DEINE AUFGABE: Zieh den Seitenausschnitt über Open Source in Vergabeverfahren vollständig heraus und gib ihn Wort für Wort wieder.

SEITENAUSSCHNITT:

_ _ _ _ _ _ _

Der Servicestandard setzt mit Kriterium 10 ein wichtiges Ziel: Open Source nutzen, Code teilen und dadurch digitale Lösungen schaffen, die transparent, nachnutzbar und nachhaltig weiterentwickelt werden können. In der praktischen Umsetzung zahlreicher Vergabeverfahren entsteht jedoch ein strukturelles Problem, das diesem Ziel entgegenläuft.

Open Source ist nicht nur eine Lizenzform, sondern ein Entwicklungsmodell.

Während die Lizenz nur die rechtlichen Freiheiten definiert (Nutzung, Weitergabe, Modifikation), lebt das OSS-Modell von gemeinsamer Pflege: Upstream-Arbeit, Review-Prozesse, Release-Management und langfristiger Wartung durch Maintainerinnen, Communities oder verantwortliche Organisationen. Ohne diese Elemente verliert Open Source seinen Nutzen – der Code ist zwar offen, aber nicht nachhaltig.

In vielen Vergaben wird jedoch lediglich die Lizenzseite betrachtet („Der Quellcode muss Open Source sein“), während das Entwicklungsmodell nicht berücksichtigt oder nicht vergabekonform umgesetzt werden kann. Die Folge sind häufig projektbezogene Forks, die isoliert weiterentwickelt werden, ohne Rückführung in das ursprüngliche Projekt. Dadurch entstehen mehrere Varianten einer Software, die zwar formal OSS sind, aber nicht gemeinsam gepflegt werden und damit keinen nachhaltigen Wert entfalten.

_ _ _ _ _ _ _

DATENAUSZUG:
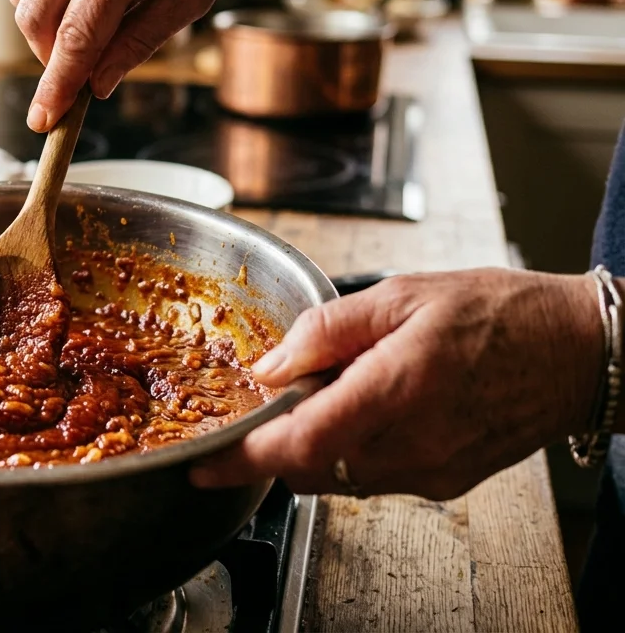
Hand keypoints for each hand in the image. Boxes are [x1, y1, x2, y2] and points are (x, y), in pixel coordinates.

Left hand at [191, 269, 603, 499]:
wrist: (576, 352)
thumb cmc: (498, 313)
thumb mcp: (401, 295)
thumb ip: (325, 331)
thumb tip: (269, 366)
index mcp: (396, 389)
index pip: (297, 444)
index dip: (241, 459)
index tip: (204, 464)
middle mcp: (412, 444)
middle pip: (307, 467)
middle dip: (277, 438)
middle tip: (285, 392)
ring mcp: (430, 472)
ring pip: (336, 476)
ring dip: (315, 444)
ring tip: (340, 389)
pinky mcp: (443, 483)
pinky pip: (373, 477)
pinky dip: (352, 450)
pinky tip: (372, 407)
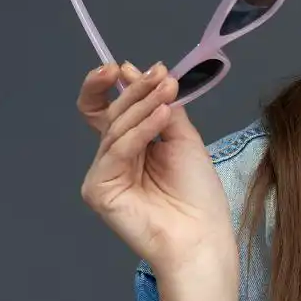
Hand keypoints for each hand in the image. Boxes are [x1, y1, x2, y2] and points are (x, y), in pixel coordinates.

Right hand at [77, 60, 238, 278]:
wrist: (201, 235)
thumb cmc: (197, 195)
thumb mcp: (183, 139)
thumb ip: (163, 108)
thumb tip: (143, 73)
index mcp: (129, 147)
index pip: (106, 110)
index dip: (108, 86)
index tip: (124, 66)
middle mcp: (112, 159)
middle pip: (112, 115)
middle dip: (136, 91)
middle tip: (159, 76)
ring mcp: (102, 174)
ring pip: (116, 129)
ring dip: (143, 106)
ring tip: (167, 91)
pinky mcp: (98, 189)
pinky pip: (117, 151)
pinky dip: (140, 131)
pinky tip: (162, 115)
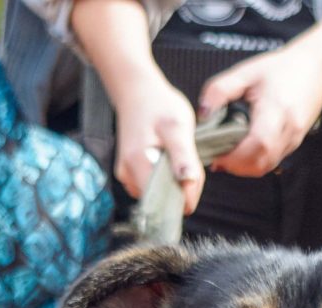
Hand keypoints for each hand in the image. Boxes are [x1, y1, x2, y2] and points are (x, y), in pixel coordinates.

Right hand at [112, 71, 203, 214]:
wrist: (139, 92)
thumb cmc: (159, 105)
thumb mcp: (177, 127)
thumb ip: (183, 157)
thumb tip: (188, 184)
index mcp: (137, 163)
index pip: (165, 200)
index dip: (185, 195)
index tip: (195, 175)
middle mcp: (127, 175)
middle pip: (163, 200)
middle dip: (181, 188)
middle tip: (186, 159)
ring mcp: (126, 177)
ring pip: (160, 195)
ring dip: (175, 182)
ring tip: (175, 155)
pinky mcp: (130, 175)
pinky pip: (154, 187)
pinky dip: (166, 178)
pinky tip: (167, 159)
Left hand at [198, 48, 321, 178]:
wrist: (315, 69)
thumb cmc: (282, 69)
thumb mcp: (245, 72)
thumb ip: (219, 91)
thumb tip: (202, 115)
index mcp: (277, 109)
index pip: (258, 144)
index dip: (235, 156)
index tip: (216, 154)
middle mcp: (289, 129)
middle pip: (261, 163)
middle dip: (236, 166)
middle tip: (217, 156)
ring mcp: (293, 139)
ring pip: (266, 166)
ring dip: (244, 167)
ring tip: (227, 155)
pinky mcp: (293, 144)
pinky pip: (272, 161)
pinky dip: (254, 162)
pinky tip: (241, 152)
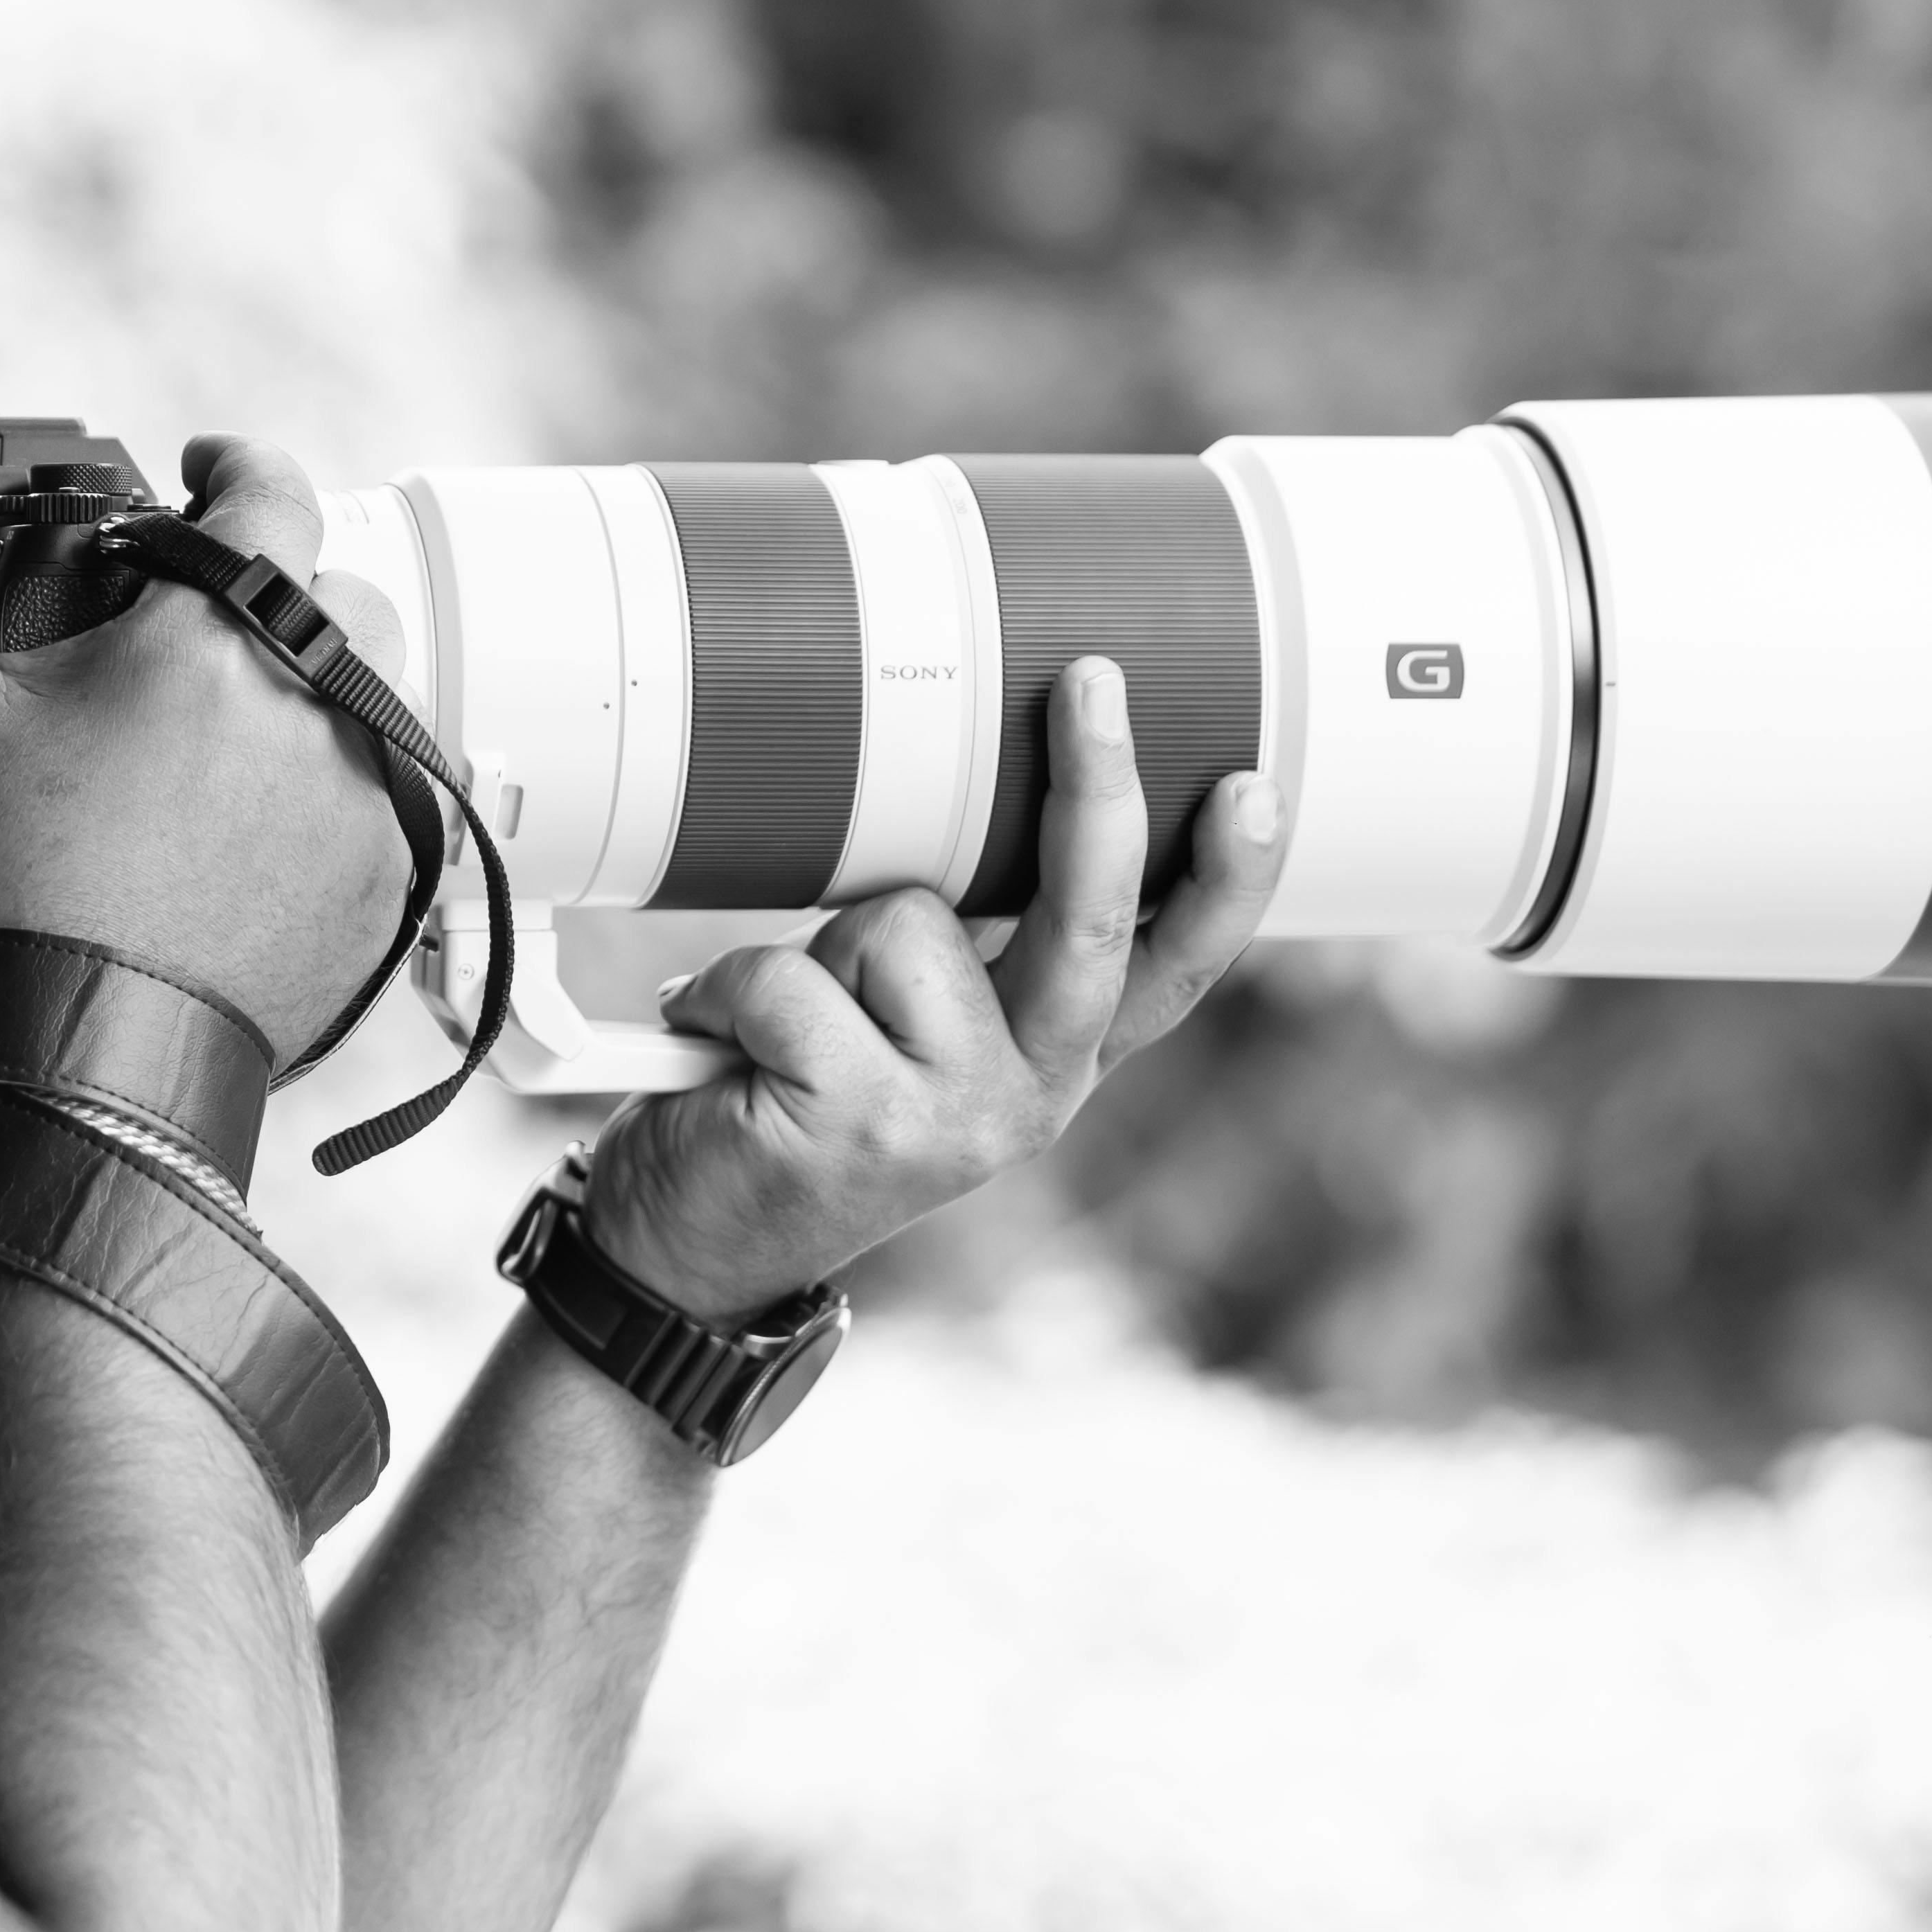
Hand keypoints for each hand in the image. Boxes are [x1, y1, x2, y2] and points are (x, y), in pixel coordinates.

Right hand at [0, 433, 410, 1059]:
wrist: (64, 1063)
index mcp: (214, 638)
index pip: (270, 490)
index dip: (234, 462)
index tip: (203, 470)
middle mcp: (315, 706)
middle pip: (337, 592)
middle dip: (274, 592)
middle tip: (193, 635)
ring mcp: (363, 800)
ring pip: (369, 696)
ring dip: (307, 692)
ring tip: (218, 738)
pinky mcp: (381, 884)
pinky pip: (381, 799)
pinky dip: (325, 791)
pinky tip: (242, 828)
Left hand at [579, 656, 1289, 1319]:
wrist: (685, 1250)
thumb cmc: (786, 1109)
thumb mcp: (899, 1032)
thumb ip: (956, 954)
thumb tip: (959, 807)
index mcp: (1051, 1060)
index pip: (1169, 966)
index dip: (1223, 879)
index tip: (1246, 784)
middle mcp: (1029, 1093)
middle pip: (1089, 919)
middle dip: (1092, 788)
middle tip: (1089, 681)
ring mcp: (953, 1117)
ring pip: (899, 923)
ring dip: (815, 946)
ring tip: (779, 1021)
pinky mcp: (862, 1123)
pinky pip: (790, 976)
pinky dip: (730, 990)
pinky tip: (720, 1047)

_ _ _ _ _ _ _

ERWARTETE ANTWORT:
Der Servicestandard setzt mit Kriterium 10 ein wichtiges Ziel: Open Source nutzen, Code teilen und dadurch digitale Lösungen schaffen, die transparent, nachnutzbar und nachhaltig weiterentwickelt werden können. In der praktischen Umsetzung zahlreicher Vergabeverfahren entsteht jedoch ein strukturelles Problem, das diesem Ziel entgegenläuft.

Open Source ist nicht nur eine Lizenzform, sondern ein Entwicklungsmodell.

Während die Lizenz nur die rechtlichen Freiheiten definiert (Nutzung, Weitergabe, Modifikation), lebt das OSS-Modell von gemeinsamer Pflege: Upstream-Arbeit, Review-Prozesse, Release-Management und langfristiger Wartung durch Maintainerinnen, Communities oder verantwortliche Organisationen. Ohne diese Elemente verliert Open Source seinen Nutzen – der Code ist zwar offen, aber nicht nachhaltig.

In vielen Vergaben wird jedoch lediglich die Lizenzseite betrachtet („Der Quellcode muss Open Source sein“), während das Entwicklungsmodell nicht berücksichtigt oder nicht vergabekonform umgesetzt werden kann. Die Folge sind häufig projektbezogene Forks, die isoliert weiterentwickelt werden, ohne Rückführung in das ursprüngliche Projekt. Dadurch entstehen mehrere Varianten einer Software, die zwar formal OSS sind, aber nicht gemeinsam gepflegt werden und damit keinen nachhaltigen Wert entfalten.